→ What is being asked: Reproduce the episode recap word for word, from "The once amputee" up to and including "see him anyway.".

→ Supplied text:
......

John and Zed stand outside waiting to be blessed with the healing hand. Which is kind of an issue. The moment Zed touches his hands, she’s going to see what’s behind his new-found power. The images in her vision suggest something that John is not going to like. He may actually have the power of the angels. For now.

The once amputee is now walking down a country road, looking very different. The kind of different that suggest a slow demonic transformation. Or something to that effect. A police officer circles back but he’s gone. Just long enough to get the drop on the officer and beat him to death.

Zed believes that the preachers intentions are sincere. If there’s darkness behind this, it’s not of the preachers doing. John leads her to a pond. Where all of the fish are dead floating on the surface. This power has a trade-off and apparently, the toll of this trade-off will be seen in the surrounding lands first. John calls on Manny to get some ‘guidance’ on what exactly this is. Manny doesn’t show. Which is annoying since Zed just now found out that John knows an angel. The humorous irony comes when Manny does arrive. Taking over Zed, so she couldn’t see him anyway.

......

→ Supplied material:
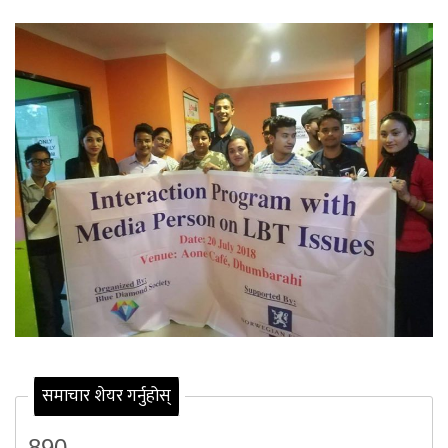
समाचार शेयर गर्नुहोस्
890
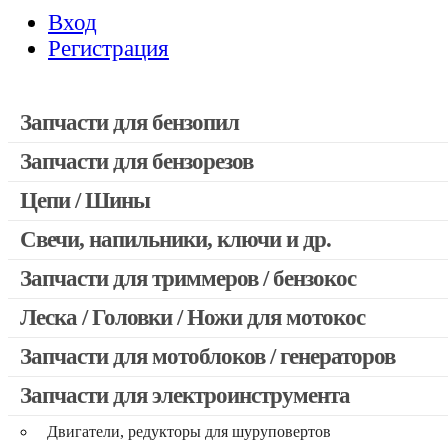
Вход
Регистрация
Запчасти для бензопил
Запчасти для бензорезов
Запчасти для бензопил Stihl
Запчасти для бензопил Husqvarna, Partner
Цепи / Шины
Запчасти для Китайских бензопил
Свечи, напильники, ключи и др.
Запчасти для бензопил Oleo-mac, Echo и др.
Запчасти для триммеров / бензокос
Леска / Головки / Ножи для мотокос
Запчасти для Китайских триммеров
Запчасти для мотокос Stihl / Husqvarna / Oleo-mac / Echo и 
Запчасти для мотоблоков / генераторов
Запчасти для электроинструмента
Двигатели, редукторы для шуруповертов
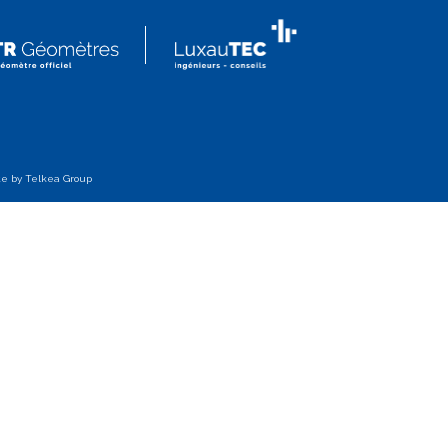
te by
Telkea Group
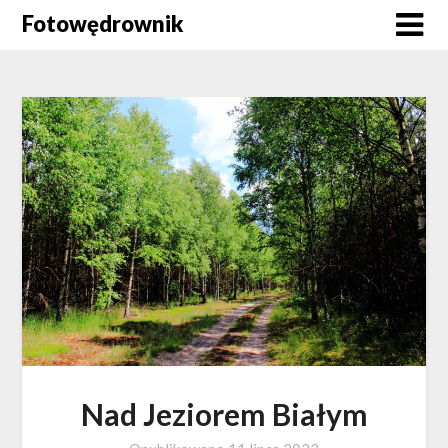
Skip
Fotowędrownik
to
content
Nad Jeziorem Białym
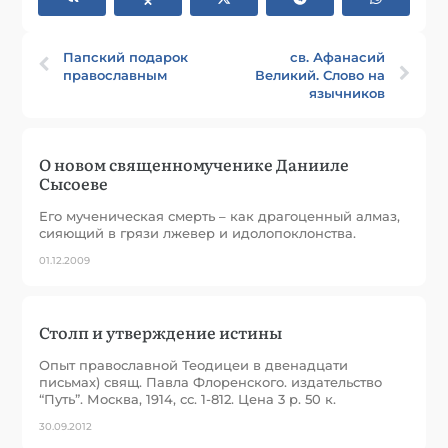
Папский подарок
св. Афанасий
православным
Великий. Слово на
язычников
О новом священномученике Данииле
Сысоеве
Его мученическая смерть – как драгоценный алмаз,
сияющий в грязи лжевер и идолопоклонства.
01.12.2009
Столп и утверждение истины
Опыт православной Теодицеи в двенадцати
письмах) свящ. Павла Флоренского. издательство
“Путь”. Москва, 1914, сс. 1-812. Цена 3 р. 50 к.
30.09.2012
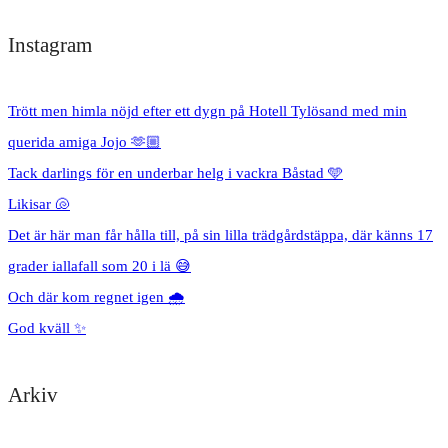
Instagram
Trött men himla nöjd efter ett dygn på Hotell Tylösand med min
querida amiga Jojo 🫶🏼
Tack darlings för en underbar helg i vackra Båstad 🩵
Likisar 🐚
Det är här man får hålla till, på sin lilla trädgårdstäppa, där känns 17
grader iallafall som 20 i lä 😅
Och där kom regnet igen 🌧️
God kväll ✨
Arkiv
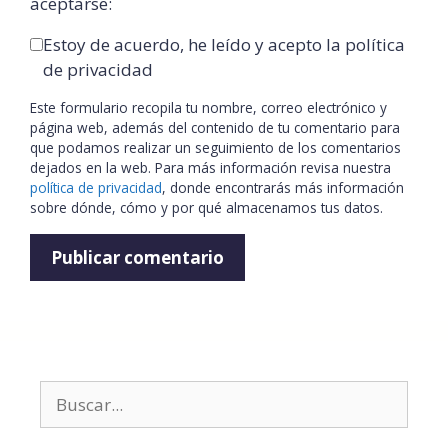
aceptarse:
Estoy de acuerdo, he leído y acepto la política
de privacidad
Este formulario recopila tu nombre, correo electrónico y
página web, además del contenido de tu comentario para
que podamos realizar un seguimiento de los comentarios
dejados en la web. Para más información revisa nuestra
política de privacidad
, donde encontrarás más información
sobre dónde, cómo y por qué almacenamos tus datos.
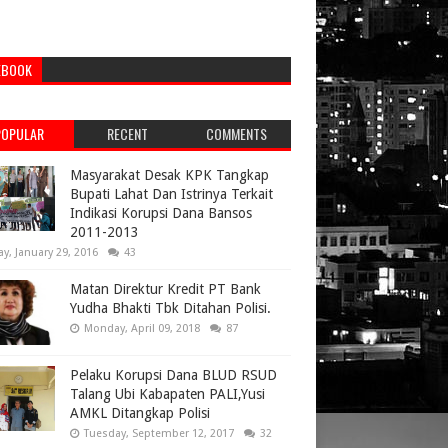
EBOOK
POPULAR
RECENT
COMMENTS
Masyarakat Desak KPK Tangkap
Bupati Lahat Dan Istrinya Terkait
Indikasi Korupsi Dana Bansos
2011-2013
ay, January 29, 2016
43
Matan Direktur Kredit PT Bank
Yudha Bhakti Tbk Ditahan Polisi.
Monday, April 09, 2018
87
Pelaku Korupsi Dana BLUD RSUD
Talang Ubi Kabapaten PALI,Yusi
AMKL Ditangkap Polisi
Tuesday, September 12, 2017
32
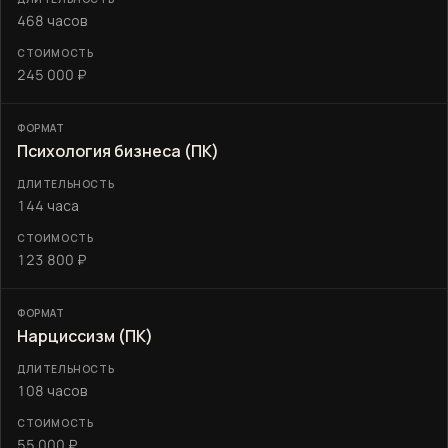
468 часов
245 000 ₽
Психология бизнеса (ПК)
144 часа
123 800 ₽
Нарциссизм (ПК)
108 часов
55 000 ₽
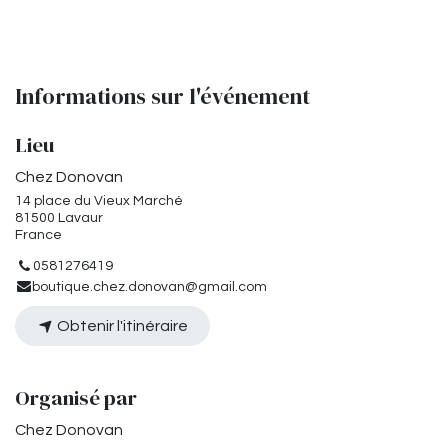
Informations sur l'événement
Lieu
Chez Donovan
14 place du Vieux Marché
81500 Lavaur
France
0581276419
boutique.chez.donovan@gmail.com
Obtenir l'itinéraire
Organisé par
Chez Donovan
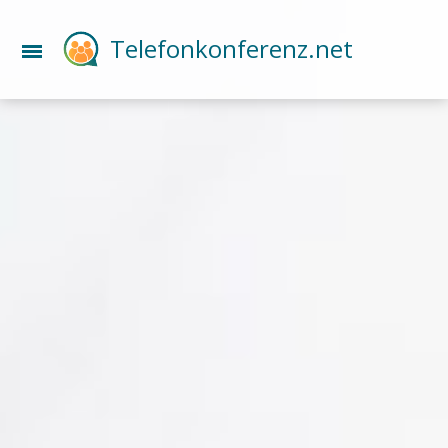
Telefonkonferenz.net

......

→ Finished task:
The once amputee is now walking down a country road, looking very different. The kind of different that suggest a slow demonic transformation. Or something to that effect. A police officer circles back but he’s gone. Just long enough to get the drop on the officer and beat him to death.

Zed believes that the preachers intentions are sincere. If there’s darkness behind this, it’s not of the preachers doing. John leads her to a pond. Where all of the fish are dead floating on the surface. This power has a trade-off and apparently, the toll of this trade-off will be seen in the surrounding lands first. John calls on Manny to get some ‘guidance’ on what exactly this is. Manny doesn’t show. Which is annoying since Zed just now found out that John knows an angel. The humorous irony comes when Manny does arrive. Taking over Zed, so she couldn’t see him anyway.